After 4 years of treatment 100% (Figure 1) of patients had a virological response. The main purpose of treatment is to get a dural viral suppression to improve the histological lesions and reduce the risk of progression to cirrhosis, liver failure and HCC. In fact several studies have shown that a suppression of viral replication in 60% - 70% of patients after one year of treatment with lamivudine and 79% in patients treated with tenofovir   .
The ALT normalization was observed in 94% of patients (Figure 2). A virus-removal is associated with normalization of transaminase levels, improved histological lesions and a decreased risk of progression to cirrhosis and HCC   . A persistent high ALT on treatment after viral suppression may be due to co-infection with hepatitis delta virus or concomitant use of drugs with enzyme- inducing activity. In our context many patients take herbal medicines or traditional medicines (self-medication) the same time as analogous to treat hepatitis. These alternative treatments may partly explain the persistence of high liver enzymes levels.
The ultimate purpose of antiviral therapy is to get this clearance, which demonstrates the healing but rarely achieved in particular with NAs   . The rate of HbsAg seroclearance is better with pegylated-interferon therapies. Two of our patients (1.5%) were cured under treatment.
Resistance management treatment
Twelve patients on fourteen (85.7%) treated with lamivudine were resistant during treatment. In these patients TDF was added to lamivudine until viral suppression, then by monotherapy with TDF. TDF was used instead of lamivudine in the two remaining lamuvudine patients. No cases of resistance are described in patients on tenofovir  .
Due to a similar mode of transmission of HIV and HBV, the HBV co-infection is common in the population of HIV positive individuals. If HBV does not appear to influence the natural history of HIV, conversely, HIV alters the natural history of HBV. HIV causes, compared to HBV mono-infected subjects, lower values of ALT, increased viral replication B, decreased rates of spontaneous HbeAg and HbsAg seroclearance, faster liver fibrosis progression and increased risk of hepatic decompensation, cirrhosis, HCC and hepatic mortality    . A co-infected patient HIV/HBV with liver cirrhosis in our study developed HCC under treatment and was operated by regulated hepatectomy. For this patient during two years follow-up we do not notice any recidivism.

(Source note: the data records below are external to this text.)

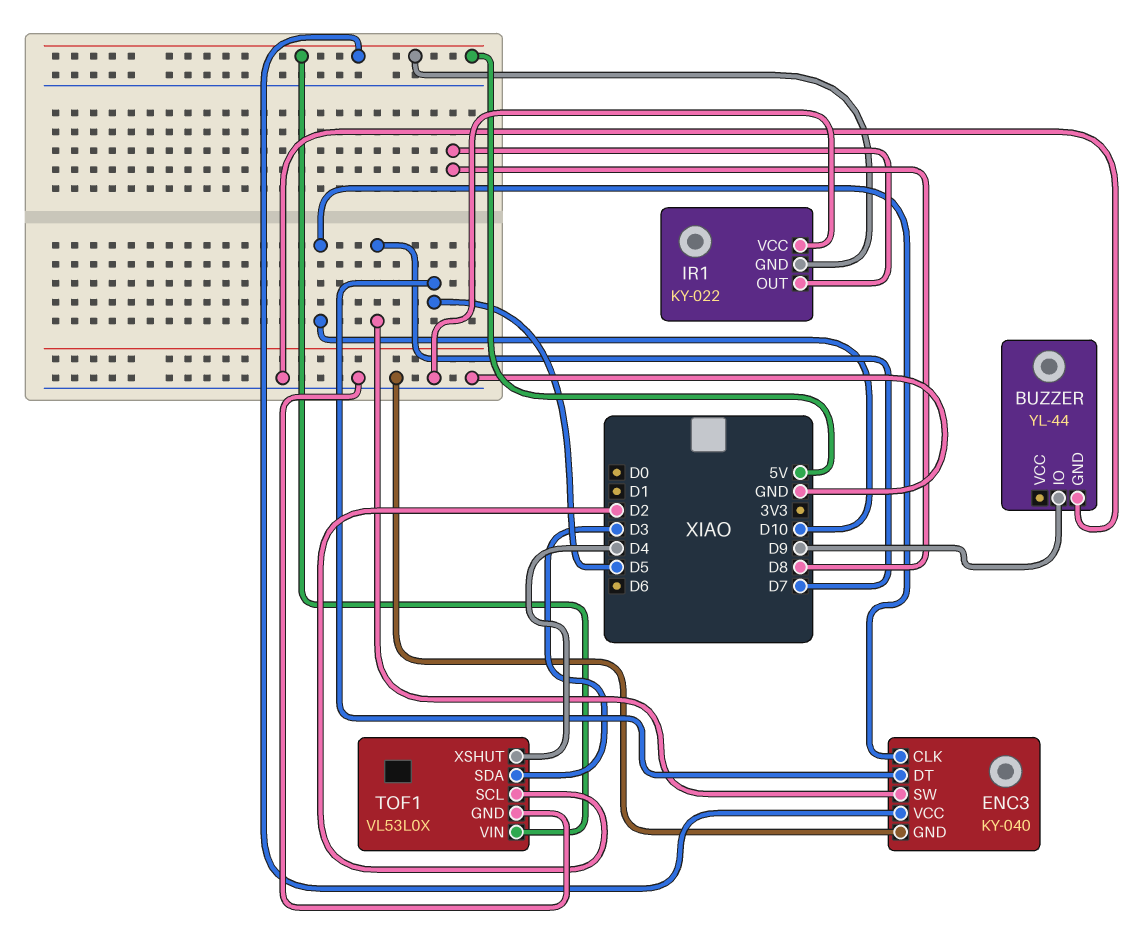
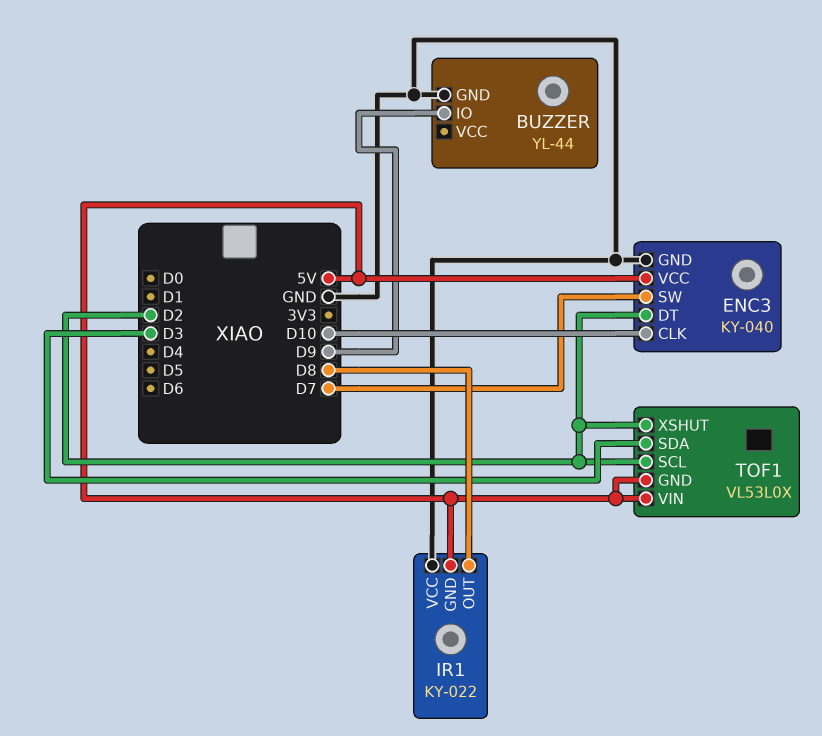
ENC3 pin DT: D5 -> D2
TOF1 pin GND: GND -> 5V
TOF1 pin XSHUT: D4 -> D2

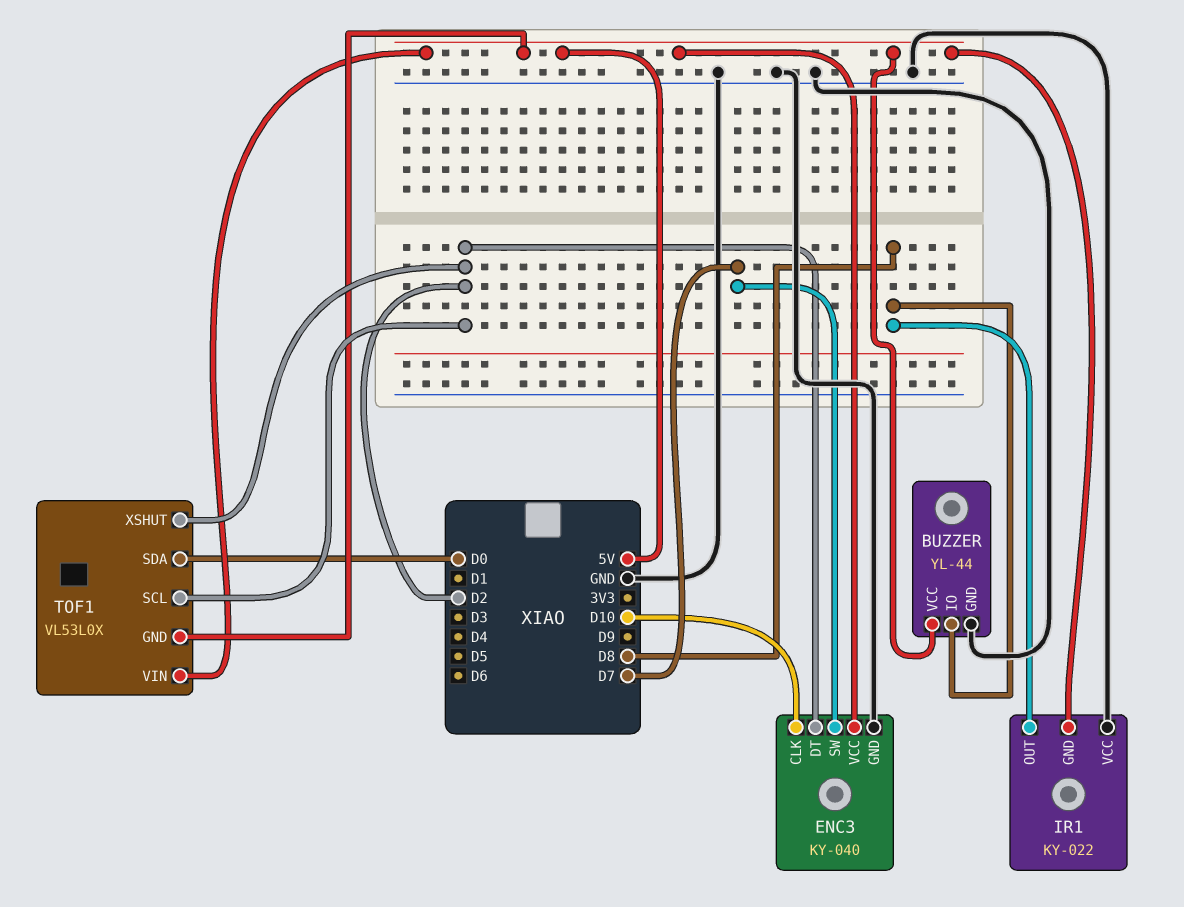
BUZZER pin IO: D9 -> D8
BUZZER pin VCC: none -> 5V
TOF1 pin SDA: D3 -> D0

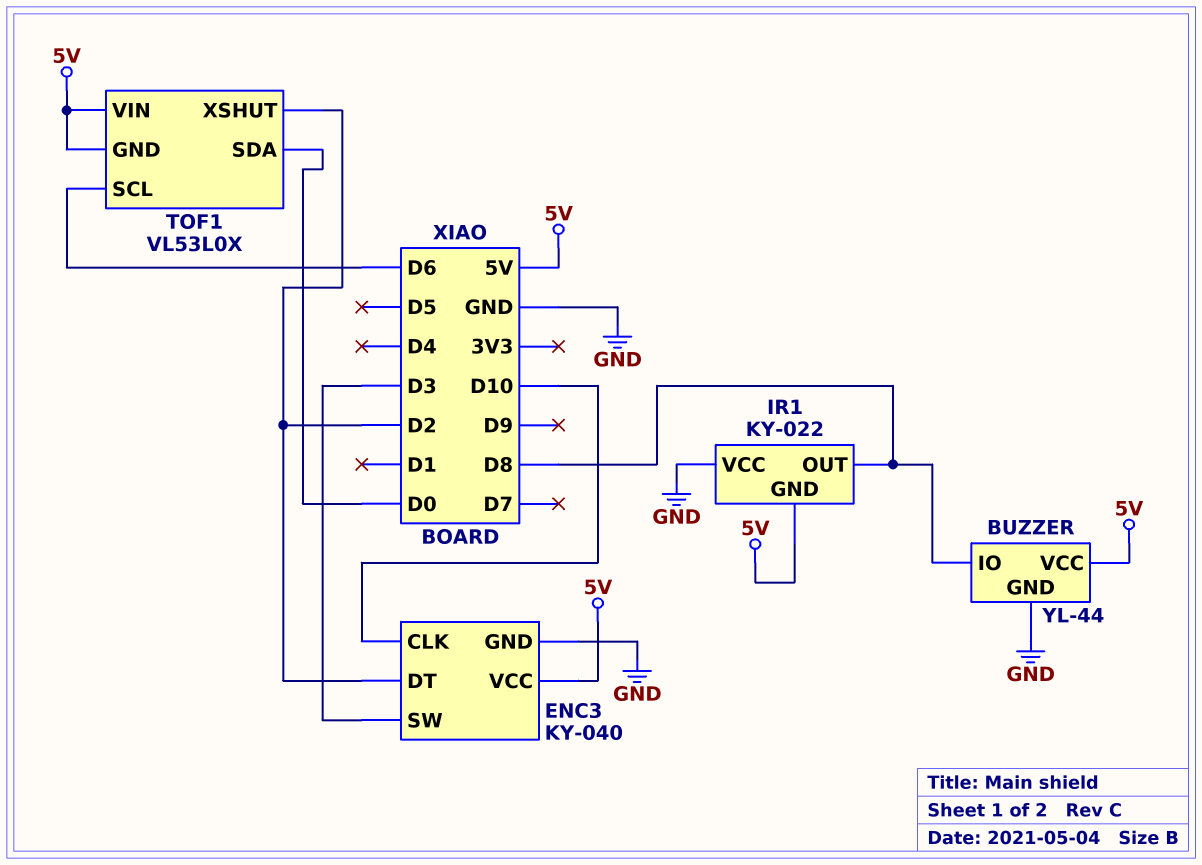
ENC3 pin SW: D7 -> D3
TOF1 pin SCL: D2 -> D6

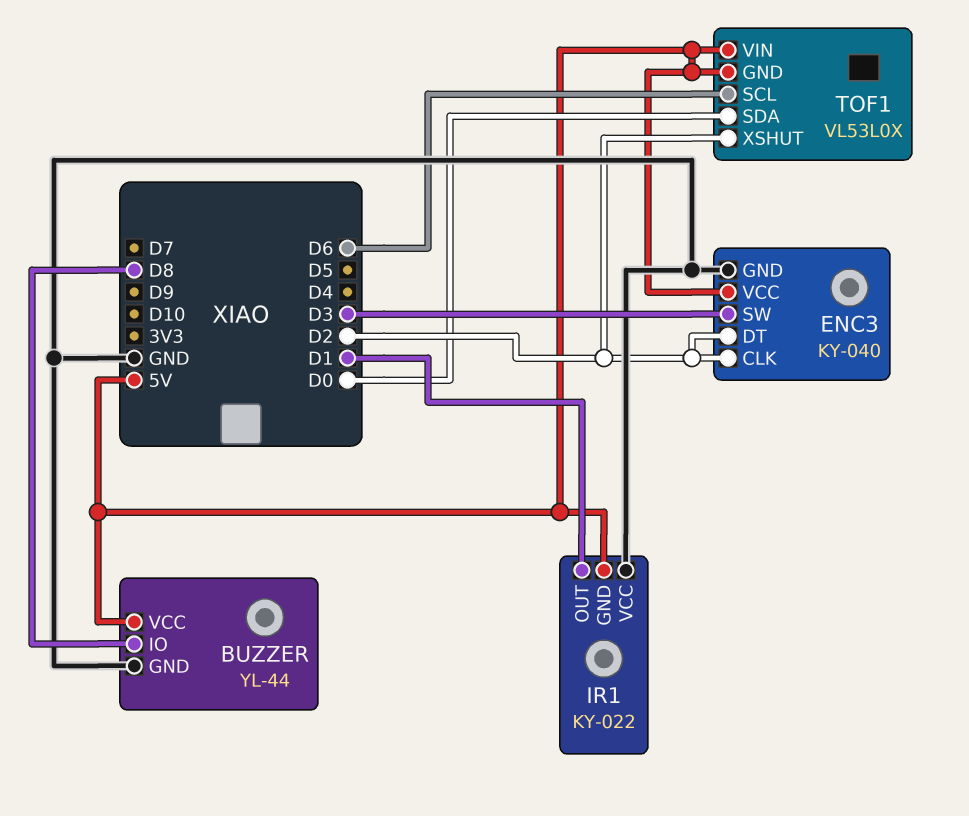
ENC3 pin CLK: D10 -> D2
IR1 pin OUT: D8 -> D1

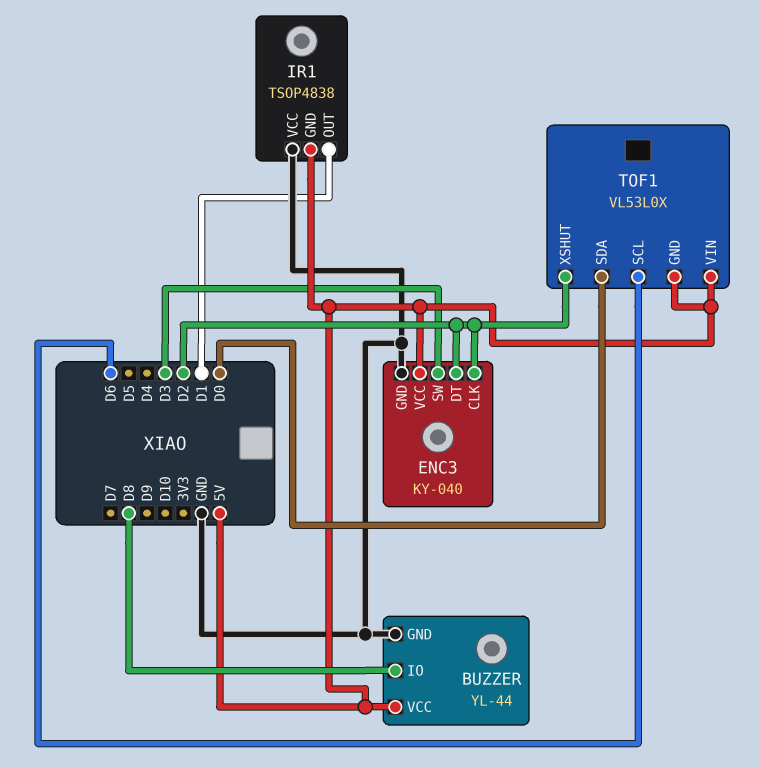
IR1: KY-022 -> TSOP4838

Nucleos(t)ide analogues (NAs) have a good profile of tolerance compared with the pegylated-interferon  . It is important to insist on the adherence which remains the main factor of efficiency of treatment with NAs  . Cases of kidney failure and hypophosphatemia failure have been reported in patients taking TDF   . In our study two patients under TDF presented moderate hypophosphatemia which spontaneously corrected.
Treatment of CHB in Africa is a challenge in particular for HBeAg-negative patients because of its indefinite duration and thus of its long-term high cost. The guidelines regarding treatment of hepatitis B of the EASL (European Association for the Study of the Liver) in 2012 and the AASLD (American Association for Study of Liver Disease) in 2015 are difficult to apply in countries where more than half population lives below the poverty line and thus without health care insurance. Africa is a high prevalence area for the hepatitis B, so it is necessary that the African practitioners think to adapt these recommendations to their context.